### READING TEXT ###

So you have a proper pair of hiking boots and now you will need a good sleeping bag. For some, choosing a sleeping bag may seem like quite a mission, down vs synthetic fill, mummy vs square and then there is the temperature ratings as well.
No matter what your choice of sleeping bag is, it will most probably be the most bulky item in your back pack. One thing to remember is that your sleeping bag together with your sleeping pad or mat forms an integrated sleeping system. You can have the best sleeping bag and still be cold if you don’t have proper insulation from the cold ground.
Before making a decision on what sleeping bag to get consider the following:
Temperature rating: It is better to get a sleeping bag rated a bit lower than the typical lowest temperature you think you might encounter. Rather be too warm than to cold.
Sleep system: How comfortable you will be at the lowest temp also depends on many other variables, and this includes the R-value of your sleeping pad. Your sleeping pad is the main barrier between you and the ground.
The type of insulation: There are mainly two types, down or synthetic. Each has its pros and cons, I will explain later.
Weight: Here the quality of the bags fill and the shape or cut will be the biggest factors that determine the weight. When comparing the weight of bags make sure you are comparing bags with the same temperature rating.
Features: Look at the extras that make the bag work better for you, adjustability, stash pockets and compatibility with sleeping pads.

What to look for: For the Drakensberg a 3 season sleeping bag will be suitable for most trips. Down is highly compressible and provides more warmth for weight than synthetic fills, however down is not best suited for wet conditions. Look for zipper baffles, draft collar and a snug fit for maximum heat retention. Look at a darker colour outer shell as this will also speed up the drying of any condensation.
Some considerations: If you are a cold or warm sleeper, you can adjust the temperature ratings up or down to suit you sleeping style similarly if your hiking trip is going to expose you to hot summer or to freezing winter trempratures.

###

• PROBLEM DESCRIPTION: According to the sleeping bag guide, what is the benefit of choosing a darker outer shell? The records that come next are separate material with no connection to the sleeping bag guide.

### SUPPLIED INFORMATION ###

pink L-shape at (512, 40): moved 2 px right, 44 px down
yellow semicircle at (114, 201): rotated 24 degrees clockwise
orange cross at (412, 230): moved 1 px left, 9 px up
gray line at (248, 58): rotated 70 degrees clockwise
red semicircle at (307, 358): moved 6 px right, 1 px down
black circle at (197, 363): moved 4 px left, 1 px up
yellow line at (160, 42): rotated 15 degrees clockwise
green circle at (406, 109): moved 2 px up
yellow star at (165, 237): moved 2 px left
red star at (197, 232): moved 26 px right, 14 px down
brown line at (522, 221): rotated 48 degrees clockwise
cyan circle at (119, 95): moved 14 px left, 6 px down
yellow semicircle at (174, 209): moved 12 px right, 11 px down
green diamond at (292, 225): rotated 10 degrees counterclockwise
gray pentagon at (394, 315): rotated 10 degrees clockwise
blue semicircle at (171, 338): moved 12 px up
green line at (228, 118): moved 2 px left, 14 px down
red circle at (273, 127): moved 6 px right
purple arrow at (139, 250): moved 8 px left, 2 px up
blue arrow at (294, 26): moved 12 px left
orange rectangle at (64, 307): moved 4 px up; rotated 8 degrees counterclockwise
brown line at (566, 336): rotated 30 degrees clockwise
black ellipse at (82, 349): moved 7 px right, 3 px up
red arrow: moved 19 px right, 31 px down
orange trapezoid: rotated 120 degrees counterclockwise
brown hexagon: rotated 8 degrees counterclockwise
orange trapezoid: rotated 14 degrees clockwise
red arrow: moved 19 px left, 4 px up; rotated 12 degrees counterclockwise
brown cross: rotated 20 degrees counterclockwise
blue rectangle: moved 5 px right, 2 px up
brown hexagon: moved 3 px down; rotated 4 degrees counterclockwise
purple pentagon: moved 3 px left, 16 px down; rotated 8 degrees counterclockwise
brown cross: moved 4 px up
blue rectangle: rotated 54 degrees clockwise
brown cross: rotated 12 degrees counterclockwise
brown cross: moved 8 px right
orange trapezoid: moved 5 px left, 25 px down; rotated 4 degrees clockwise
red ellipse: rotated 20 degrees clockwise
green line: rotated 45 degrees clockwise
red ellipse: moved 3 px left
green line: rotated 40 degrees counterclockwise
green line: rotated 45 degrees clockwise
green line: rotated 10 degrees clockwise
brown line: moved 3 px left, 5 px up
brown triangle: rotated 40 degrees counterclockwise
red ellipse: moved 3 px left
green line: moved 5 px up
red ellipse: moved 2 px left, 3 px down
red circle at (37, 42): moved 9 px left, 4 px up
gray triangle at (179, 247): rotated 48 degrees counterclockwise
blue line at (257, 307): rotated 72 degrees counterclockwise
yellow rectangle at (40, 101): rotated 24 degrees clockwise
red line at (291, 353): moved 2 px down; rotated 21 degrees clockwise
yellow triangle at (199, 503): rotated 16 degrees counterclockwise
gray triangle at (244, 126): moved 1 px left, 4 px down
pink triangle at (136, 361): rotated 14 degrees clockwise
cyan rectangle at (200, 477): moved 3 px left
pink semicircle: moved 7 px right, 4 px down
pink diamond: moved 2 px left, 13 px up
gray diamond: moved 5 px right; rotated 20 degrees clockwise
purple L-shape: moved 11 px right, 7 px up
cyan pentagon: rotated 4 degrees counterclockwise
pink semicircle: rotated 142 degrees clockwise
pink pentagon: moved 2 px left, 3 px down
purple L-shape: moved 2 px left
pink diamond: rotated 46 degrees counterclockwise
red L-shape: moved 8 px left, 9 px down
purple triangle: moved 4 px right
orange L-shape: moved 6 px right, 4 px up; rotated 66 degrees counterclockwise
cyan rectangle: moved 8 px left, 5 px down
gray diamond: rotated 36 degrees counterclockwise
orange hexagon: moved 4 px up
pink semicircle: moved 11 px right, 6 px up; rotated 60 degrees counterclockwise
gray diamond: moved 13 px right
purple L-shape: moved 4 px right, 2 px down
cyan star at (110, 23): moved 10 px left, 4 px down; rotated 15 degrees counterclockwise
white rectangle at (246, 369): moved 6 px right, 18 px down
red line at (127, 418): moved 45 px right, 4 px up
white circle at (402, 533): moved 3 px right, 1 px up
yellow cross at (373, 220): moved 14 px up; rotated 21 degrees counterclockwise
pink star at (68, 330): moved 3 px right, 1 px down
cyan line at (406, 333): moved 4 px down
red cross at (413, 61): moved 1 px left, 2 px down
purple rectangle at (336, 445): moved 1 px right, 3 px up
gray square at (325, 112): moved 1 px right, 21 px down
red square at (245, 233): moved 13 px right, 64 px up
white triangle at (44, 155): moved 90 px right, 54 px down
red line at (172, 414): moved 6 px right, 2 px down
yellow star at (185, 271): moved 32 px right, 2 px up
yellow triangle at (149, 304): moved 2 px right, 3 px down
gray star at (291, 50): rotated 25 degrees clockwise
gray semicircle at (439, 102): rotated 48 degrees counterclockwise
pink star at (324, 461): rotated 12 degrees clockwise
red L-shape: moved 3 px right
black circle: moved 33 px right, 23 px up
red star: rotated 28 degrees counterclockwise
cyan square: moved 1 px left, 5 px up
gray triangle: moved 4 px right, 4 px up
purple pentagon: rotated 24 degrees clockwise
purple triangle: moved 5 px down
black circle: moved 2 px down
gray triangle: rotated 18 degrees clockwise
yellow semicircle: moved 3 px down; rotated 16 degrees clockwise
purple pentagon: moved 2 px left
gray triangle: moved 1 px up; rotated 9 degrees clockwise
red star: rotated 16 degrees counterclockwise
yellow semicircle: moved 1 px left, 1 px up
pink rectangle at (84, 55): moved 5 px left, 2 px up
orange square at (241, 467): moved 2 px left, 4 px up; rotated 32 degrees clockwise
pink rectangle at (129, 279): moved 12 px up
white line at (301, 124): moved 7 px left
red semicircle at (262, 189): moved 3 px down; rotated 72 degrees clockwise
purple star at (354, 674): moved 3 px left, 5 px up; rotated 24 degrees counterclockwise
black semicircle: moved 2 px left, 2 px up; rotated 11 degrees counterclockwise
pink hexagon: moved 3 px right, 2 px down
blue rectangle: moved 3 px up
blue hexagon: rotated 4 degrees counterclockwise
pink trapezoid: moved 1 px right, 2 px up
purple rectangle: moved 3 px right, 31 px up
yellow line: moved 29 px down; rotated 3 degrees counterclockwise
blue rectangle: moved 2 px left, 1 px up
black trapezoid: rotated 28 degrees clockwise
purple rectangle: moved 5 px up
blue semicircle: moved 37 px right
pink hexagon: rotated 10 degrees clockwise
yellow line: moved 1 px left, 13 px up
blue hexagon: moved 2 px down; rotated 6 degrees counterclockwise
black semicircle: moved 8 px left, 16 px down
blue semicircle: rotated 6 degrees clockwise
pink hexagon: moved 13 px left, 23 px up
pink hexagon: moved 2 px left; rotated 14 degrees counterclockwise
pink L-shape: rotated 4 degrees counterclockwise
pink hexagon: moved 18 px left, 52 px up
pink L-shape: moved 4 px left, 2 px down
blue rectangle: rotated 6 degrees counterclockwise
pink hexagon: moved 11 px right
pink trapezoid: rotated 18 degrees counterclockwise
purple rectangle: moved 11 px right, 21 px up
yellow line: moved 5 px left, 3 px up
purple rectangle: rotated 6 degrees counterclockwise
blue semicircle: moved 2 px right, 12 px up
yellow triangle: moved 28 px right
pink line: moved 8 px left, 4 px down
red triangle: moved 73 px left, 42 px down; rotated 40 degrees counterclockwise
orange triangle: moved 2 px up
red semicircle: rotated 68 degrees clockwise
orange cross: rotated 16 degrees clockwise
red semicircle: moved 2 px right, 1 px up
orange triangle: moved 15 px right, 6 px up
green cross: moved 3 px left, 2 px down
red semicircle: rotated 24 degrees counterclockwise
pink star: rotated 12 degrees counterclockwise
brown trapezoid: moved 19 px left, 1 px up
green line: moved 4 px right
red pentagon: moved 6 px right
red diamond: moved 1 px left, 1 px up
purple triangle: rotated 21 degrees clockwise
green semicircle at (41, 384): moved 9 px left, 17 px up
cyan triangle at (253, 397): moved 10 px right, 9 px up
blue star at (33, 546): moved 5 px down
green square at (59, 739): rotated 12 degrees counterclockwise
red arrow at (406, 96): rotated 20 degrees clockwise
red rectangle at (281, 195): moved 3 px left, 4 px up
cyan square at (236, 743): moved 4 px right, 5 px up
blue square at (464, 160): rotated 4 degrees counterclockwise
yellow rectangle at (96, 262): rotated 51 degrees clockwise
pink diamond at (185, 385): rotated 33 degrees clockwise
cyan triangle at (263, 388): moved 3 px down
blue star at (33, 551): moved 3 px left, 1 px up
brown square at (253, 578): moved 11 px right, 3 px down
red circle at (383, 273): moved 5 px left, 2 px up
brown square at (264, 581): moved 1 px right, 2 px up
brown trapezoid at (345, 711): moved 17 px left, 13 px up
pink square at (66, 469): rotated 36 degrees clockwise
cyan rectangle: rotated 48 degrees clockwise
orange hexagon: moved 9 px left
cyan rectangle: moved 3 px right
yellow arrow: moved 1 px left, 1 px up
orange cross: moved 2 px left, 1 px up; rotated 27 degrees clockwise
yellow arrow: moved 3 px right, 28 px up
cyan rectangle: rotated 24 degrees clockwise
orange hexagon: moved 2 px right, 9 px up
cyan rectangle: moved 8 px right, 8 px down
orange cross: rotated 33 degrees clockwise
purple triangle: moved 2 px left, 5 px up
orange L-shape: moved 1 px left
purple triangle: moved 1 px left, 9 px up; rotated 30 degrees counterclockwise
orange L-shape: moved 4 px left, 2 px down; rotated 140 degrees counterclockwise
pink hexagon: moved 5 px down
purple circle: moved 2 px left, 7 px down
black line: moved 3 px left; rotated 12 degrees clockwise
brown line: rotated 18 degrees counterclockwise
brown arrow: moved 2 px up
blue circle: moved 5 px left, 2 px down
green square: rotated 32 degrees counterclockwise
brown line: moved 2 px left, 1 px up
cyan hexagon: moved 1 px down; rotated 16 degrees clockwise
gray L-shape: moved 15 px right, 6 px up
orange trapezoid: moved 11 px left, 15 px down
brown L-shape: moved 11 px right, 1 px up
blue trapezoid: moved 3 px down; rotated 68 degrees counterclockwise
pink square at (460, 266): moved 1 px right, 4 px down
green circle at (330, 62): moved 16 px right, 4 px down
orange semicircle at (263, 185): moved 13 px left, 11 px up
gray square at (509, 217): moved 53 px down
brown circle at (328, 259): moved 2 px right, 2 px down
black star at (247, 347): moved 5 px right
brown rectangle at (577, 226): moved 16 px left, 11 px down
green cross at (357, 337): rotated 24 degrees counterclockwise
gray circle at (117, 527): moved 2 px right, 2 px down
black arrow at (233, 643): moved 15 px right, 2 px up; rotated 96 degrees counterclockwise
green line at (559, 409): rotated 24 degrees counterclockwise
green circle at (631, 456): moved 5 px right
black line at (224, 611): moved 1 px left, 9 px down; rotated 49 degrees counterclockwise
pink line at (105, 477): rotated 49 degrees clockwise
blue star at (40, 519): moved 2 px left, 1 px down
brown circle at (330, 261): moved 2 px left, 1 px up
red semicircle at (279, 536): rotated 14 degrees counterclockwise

###

• ANSWER TO THE PROBLEM: It speeds up the drying of any condensation.